SID is an algorithm which enables recognition of one or multiple target objects in images captured by a 3D camera, such as Microsoft Kinect, Asus Xtion Pro Live, Orbbec Astra, Intel RealSense etc. As the result, it returns the information about presence and 3D pose of all target objects in an input 3D image. The algorithm requires 3D models of target objects in the form of triangular mesh. It can recognize objects which are placed on a flat horizontal surface in any pose, even if multiple objects are present on the scene and the target objects are occluded.
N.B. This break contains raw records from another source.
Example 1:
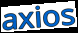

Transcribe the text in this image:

axios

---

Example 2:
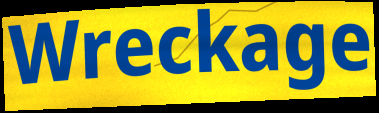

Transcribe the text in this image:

Wreckage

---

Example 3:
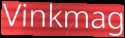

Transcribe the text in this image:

Vinkmag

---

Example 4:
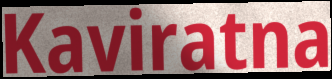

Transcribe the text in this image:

Kaviratna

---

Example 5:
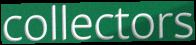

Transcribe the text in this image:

collectorsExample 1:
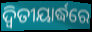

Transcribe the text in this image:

ଦ୍ବିତୀୟାର୍ଦ୍ଧରେ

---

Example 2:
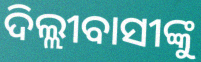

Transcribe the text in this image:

ଦିଲ୍ଲୀବାସୀଙ୍କୁ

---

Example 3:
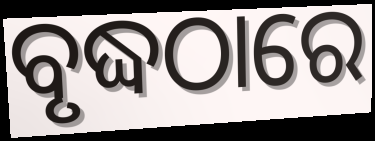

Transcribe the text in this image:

ବୃଦ୍ଧଠାରେ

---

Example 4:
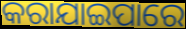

SID is an algorithm which enables recognition of one or multiple target objects in images captured by a 3D camera, such as Microsoft Kinect, Asus Xtion Pro Live, Orbbec Astra, Intel RealSense etc. The algorithm requires 3D models of target objects in the form of triangular mesh. It consists of three main steps: (1) detection of planar and convex surfaces in the input 3D image; (2) computing Convex Template Instance (CTI) descriptor for every convex surface; (3) generating hypotheses about presence of target objects in the image in a particular pose; (4) Hypothesis evaluation and rejection of low-probability hypotheses. The hypotheses which remain after this procedure represent the final result of the algorithm – a scene interpretation in the form of a set of data structures, each representing an object on the scene described by its identifier and 3D pose with respect to the camera reference frame. The hypothesis generation is based on the alignment of the convex hulls of the target object model with the detected convex surfaces. The hypothesis evaluation is performed in three levels. At the first level, the model CTI descriptors are compared to the scene CTI descriptors. The hypotheses with low similarity between CTI descriptors are rejected. At the second level, for each remaining hypothesis, the target object 3D model is projected onto the image, a scene fitting score is computed and the hypotheses with a low score are rejected. A similar criterion is used at the third level, but before computing the score, the model is precisely aligned with the overlapping part of the scene using the ICP algorithm. Finally, the hypotheses are ranked according to their scene fitting scores and a greedy search algorithm is used to reject hypotheses which overlap with other higher ranked hypotheses. The proposed algorithm can recognize objects which are placed on a flat horizontal surface in any pose, even if multiple objects are present on the scene and the target objects are occluded. The algorithm is presented in the scientific paper Robert Cupec, Ivan Vidović, Damir Filko, Petra Pejić, Object recognition based on convex hull alignment, published in a highly ranked international scientific journal Pattern Recognition (doi.org/10.1016/j.patcog.2020.107199).